Ese vínculo es el que quieren desentrañar ahora. Por eso, los ornitólogos del proyecto llevan varios años colocando dispositivos de seguimiento por satélite a lechuzas. Ya tienen geolocalizadas a una decena como Tina. La idea es rastrearlas en su viaje y, si se congregan en un área geográfica, ver si allí se está produciendo un estallido de topillos. El investigador del Instituto de Investigación en Recursos Cinegéticos (IREC-CSIC) François Mougeot afirma que “las lechuzas detectan mucho mejor que nosotros los brotes”. Estos roedores crían en invierno, “pero se multiplican en primavera, cuando ya es muy tarde”, añade. Tradicionalmente, los agricultores de las áreas cerealísticas temían la presencia de estas rapaces. Eran la señal de que había topillos cerca. “Los años con poblaciones normales, las aves van a cazar a sitios determinados, donde están los topillos”, continua Mougeot. Pero hay temporadas en las que inician un viaje “y no sabemos donde termina, solo que acaba en puntos calientes de topillos”.
Se desconoce cómo las lechuzas campestres detectan las aglomeraciones del roedor. Los investigadores no les otorgan un sentido oculto, pero les reconocen su enorme capacidad de trabajo. El viaje de Tina con su emisor vía satélite de menos de 10 gramos de peso comenzó en la pequeña localidad de Gatón de Campos (Valladolid) el pasado 7 de marzo a las ocho de la tarde y acabó en Kazajistán un mes después, pasando por la Bretaña francesa, Países Bajos, y, girando al este, por Alemania, Polonia y sobrevolando Ucrania aquel 23 de marzo. Es probable, pero no hay datos que lo confirmen, que anduviera buscando topillos. Es lo que quieren averiguar.
El investigador de campo del proyecto BOOMRAT Fernando Jubete, que junto a Mougeot capturó y colocó el GPS a Tina, recuerda que estas lechuzas no son migratorias “son auténticas nómadas que hemos seguido hasta el mar Caspio y más tarde detectado en el mar Blanco [en el Ártico] y de nuevo en Gatón de Campos”. Estas rapaces nocturnas no siguen el patrón habitual de las aves migratorias, con un viaje de doble sentido cada año hacia el norte y el sur para reproducirse o a su refugio invernal.
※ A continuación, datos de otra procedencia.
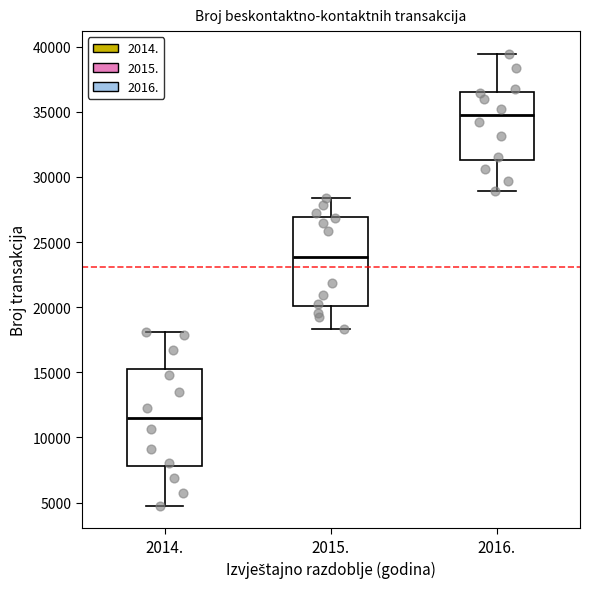

Comparing the boxes themselves (not the whiskers), which one is the tallest?

2014.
En vez de eso, realizan grandes movimientos prospectivos, sin una dirección fija, para localizar áreas con abundancia de topillos.
La hipótesis de los investigadores que están estudiando los vuelos de Tina y las otras lechuzas es que conectan las distintas poblaciones de topillos y, de alguna manera, tienen un papel en la emergencia de la tularemia. Podrían ser vectores involuntarios del patógeno, pero Jubete está convencido de que son “sin duda” centinelas de los brotes de topillos y, con ellos, de la peligrosa bacteria.